The OMP itself is a relatively simple formula or model which is self-correcting because the TAC is adjusted in response to changes in resource indices so as to keep the resource biomass on a desired trajectory. Relevant examples of resource indices include: commercial catch rates, survey biomass estimates, catch age or size structure data, tagging data and catch sex ratios. Although the OMP often consists of a relatively simple formula, the rationale behind its development is both conceptually and computationally complex.
There is a close relationship between the OMP and its underlying development and rationale. Ideally the development of an OMP should follow the process proposed by the International Whaling Commission, i.e. it should contain the following steps:
- Obtain an estimate of resource dynamics and present size from the best available interpretation of the available data. This will be chosen as “reality” for the purpose of evaluating different OMPs.
- Obtain estimates of uncertainty in the available data (i.e. extent of fluctuations around true values and trends).
- Identify promising candidate OMP formulae.
- Adopt the model in (1) as a description of reality, and use this model to project forwards. Use the ‘uncertainty’ information in (2) to generate typical data on resource performance used in management.
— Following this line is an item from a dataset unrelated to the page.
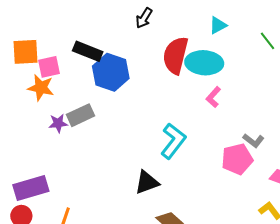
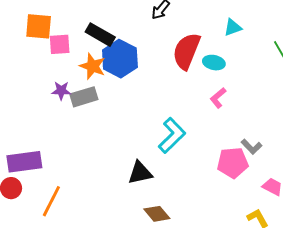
cyan ellipse: (204, 63) -> (214, 63), size x0.6
orange star: (41, 88) -> (93, 66), moved
purple star: (58, 123) -> (61, 91), moved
This is like throwing the dice.
- Run the model ahead for a large number of ‘throws of the dice’, and summarise the performance of different candidate OMP formulae with respect to measures like average catch, % change in the “true” biomass, variability in the TAC.
- Explore the implications of certain radical future events, e.g. recruitment collapse, using different OMPs.
- Explore the implications of different ‘realities’ using different OMPs.
- Choose the OMP which performs ‘best’. The term ‘robust’ is applied to a formula that achieves goals in the face of the range of uncertainty that one has to deal with.
- Use the ‘best’ OMP to calculate the TAC over the next 3 to 5 years, hereafter a new OMP will be developed and implemented.
However, as alluded to in our previous article, and despite the philosophical appeal of this scheme, there are no magical solutions in fishery science and the management procedure approach has its own drawbacks. In the next two articles we will discuss the OMP approach and form an opinion on its merits. Before we even embark on this task, we should say that the OMP management approach in one form or another is likely to shape the future of fisheries management and one should therefore pay close attention to how it evolves in the next few years.